Content creation and sharing
The best known example of an echochamber in this day and age would have to be Facebook. My own feed is usually nothing but shared articles. My own profile tends to be nothing but shared articles I’m tagged in or have shared myself. They range from cat videos to Tastemade minute tutorials.
I acknowledge the fact that Facebook,Tumblr, etc can also be a space to create content but how I have used it has always largely been very much about echoing the same sentiments and opinions.
Creating gifs of TV shows,YouTube videos like makeup tutorials, video essays, think pieces are often shared throughout all platforms.
Reblogging or sharing is a way to relate to other people. It’s a way to show what you’re interested in, in the hopes you find like-minded people.
The increase of social media usage and sharing has seen a proliferation in think pieces.
I think that’s great, it’s incredible to read articles from different perspectives and comment sections tend to be a great place for discussion and opinions.
However, it also means that the bad sheep or the lazy work is out on display, full-frontal in the spotlight. And worse yet, something that infuriates me, is the amount of attention we pay to them.
I hate Thought Catalog, I’m just going to put it out there. I’ll only ever read the links my friend has specifically sent in the group chat but Thought Catalog has become a cesspit of unoriginal articles.
Buzzfeed has at least tried to gloss it over with a shiny veneer but TC baffles me in that some of its articles are truly little less than stolen work. I understand that we don’t want to censor or limit our selves, but there is a line between creative license and plagiarism.
I want to be able to come to my opinion about matters and step outside of this self-made bubble of advertorials masquerading as think pieces or original content.
Here, on medium, I rarely read what other people have posted so it’s pretty much just me screaming into the abyss.
Privacy
This probably should have been an earlier point and I think this whole post boils down to this but privacy is the biggest reason why I have a medium account now.
As I’ve said before, if you were to google, you would probably be able to find this blog.
I’ve had friends who deleted their blogs or accounts before but the problem is: the Internet never forgets.
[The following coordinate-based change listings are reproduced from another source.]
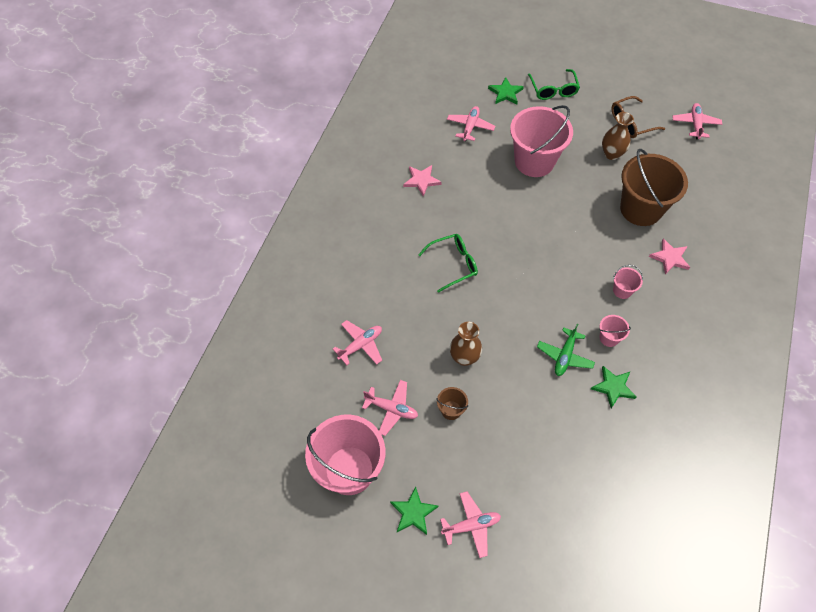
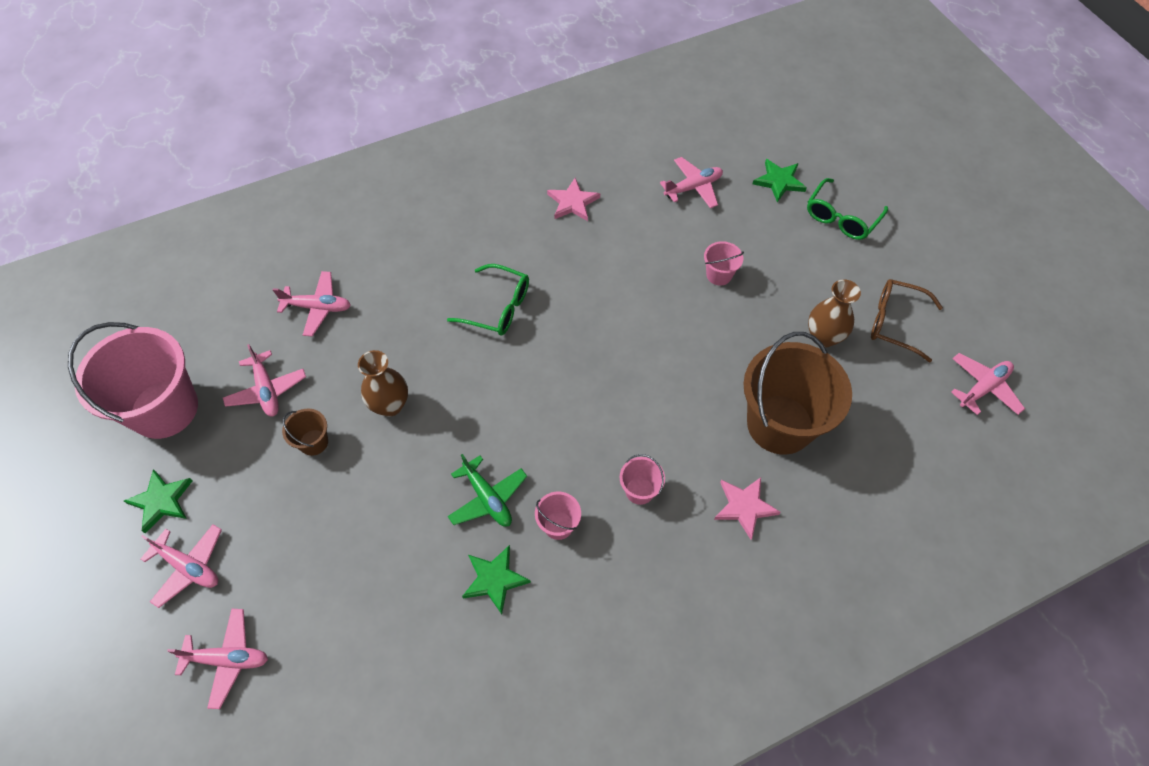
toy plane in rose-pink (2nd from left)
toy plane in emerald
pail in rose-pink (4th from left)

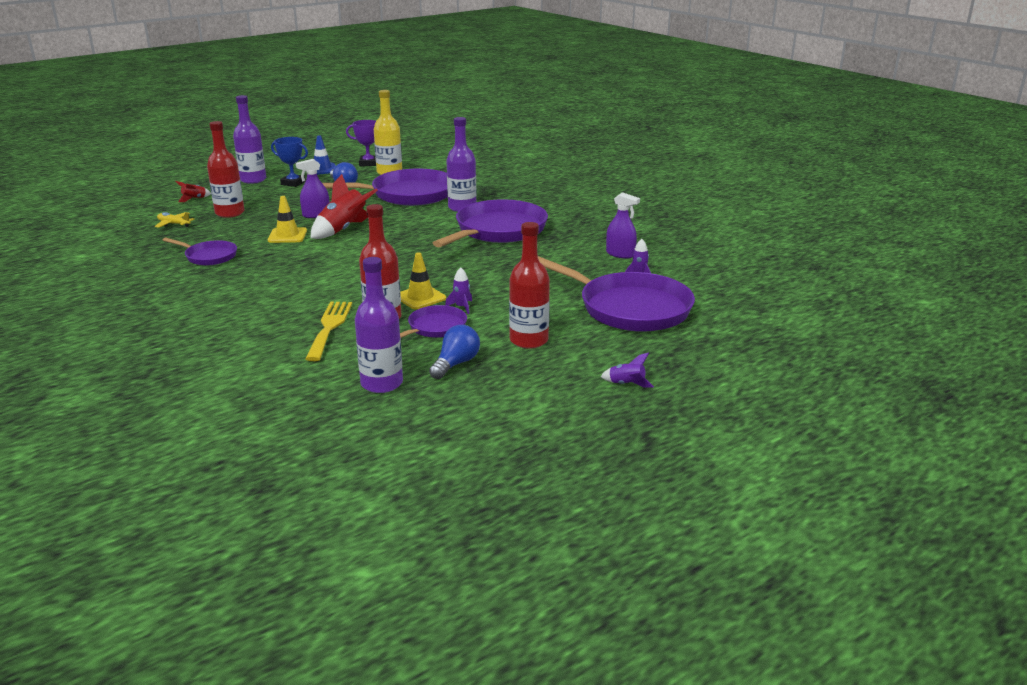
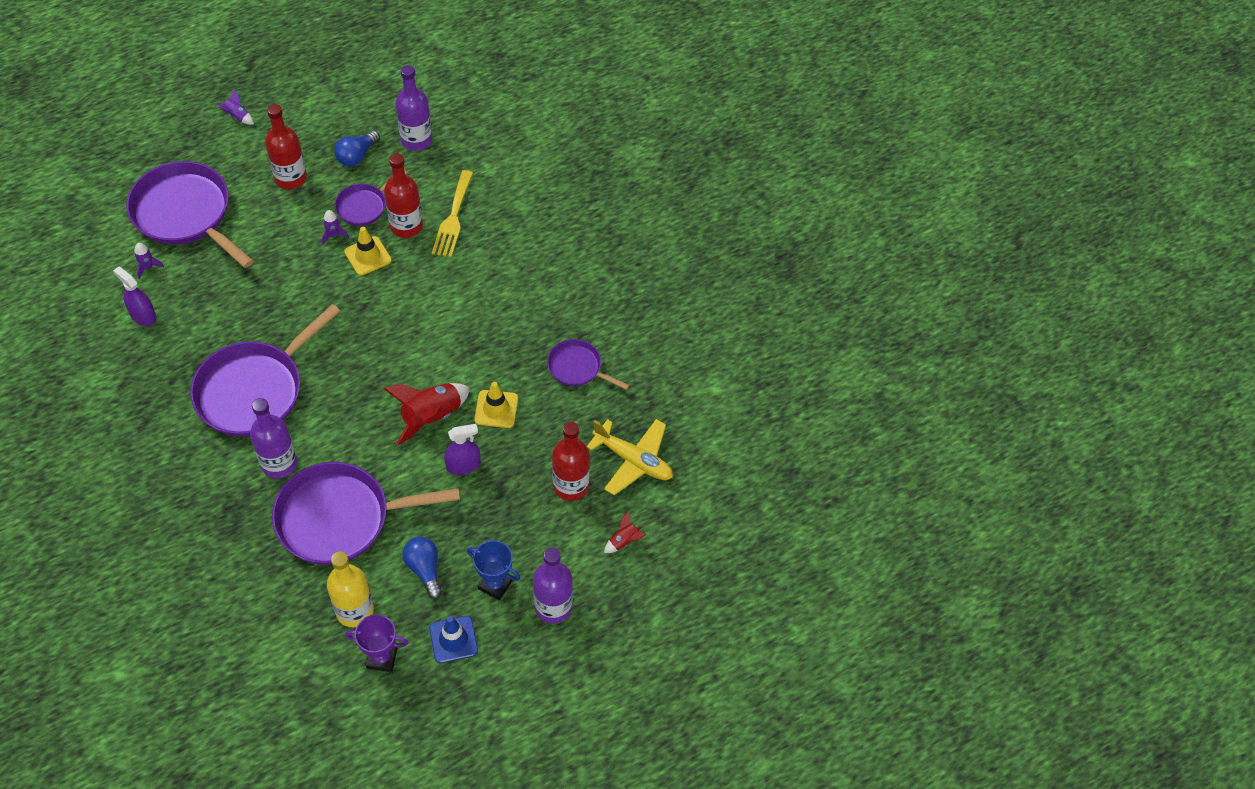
toy plane in yellow

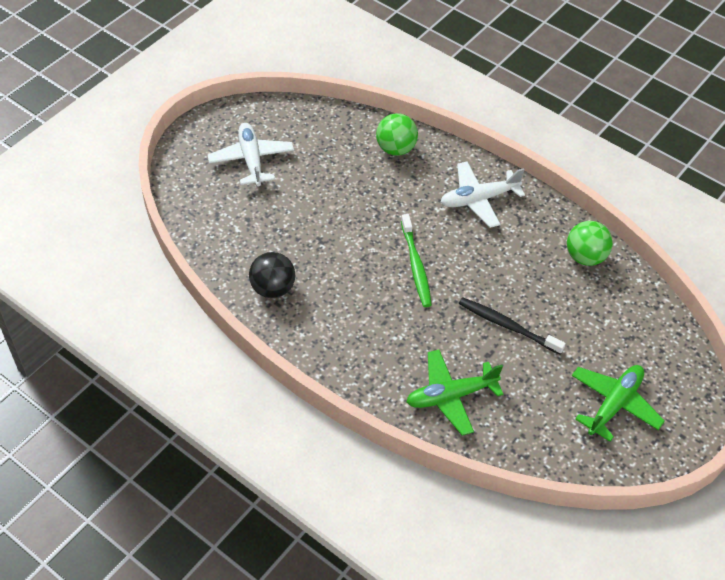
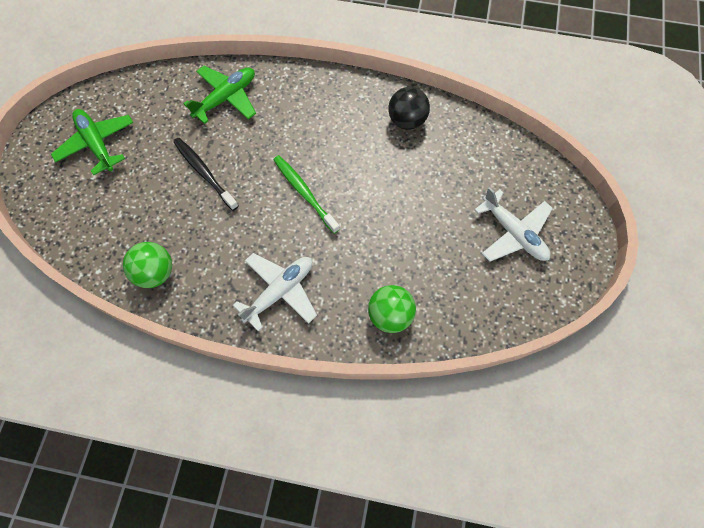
toothbrush in jet-black
toy plane in emerald (1st from left)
It’s easy to get ahold of a time machine or to find traces of online activity even after shutting down an account.
I watched a brilliant video essay on the right to be forgotten and most likely digressing from his points about it, I wish there was an option to completely clear yourself from the Internet.
I can’t delete my Tumblr fully, the best I can do is to leave it as it is. I don’t want to delete it because I still do want to do shit like reblog gifs and see what new things the people I follow are up to.
But I want to be able to create a distinct personality for myself that I know I’ve created just for me and no one else.
And that’s why I have a medium account.
Not entirely sure if I did this post justice. By the end of writing all this out, I’ve managed to somehow write my headache away. I might come back to edit this so that it reads better.
If you’re a friend who knows me in real life and follows me on any of my social media platforms, then I hope you understand where I’m coming from with this post and the need that this space doesn’t become another place for you to check up on me.
I would appreciate it if you’d come find me or drop a message to let me know you’ve found this. It means I may need to hide a little better or to take stock of my life and what it needs right now.
Thanks and I hope you’re doing well.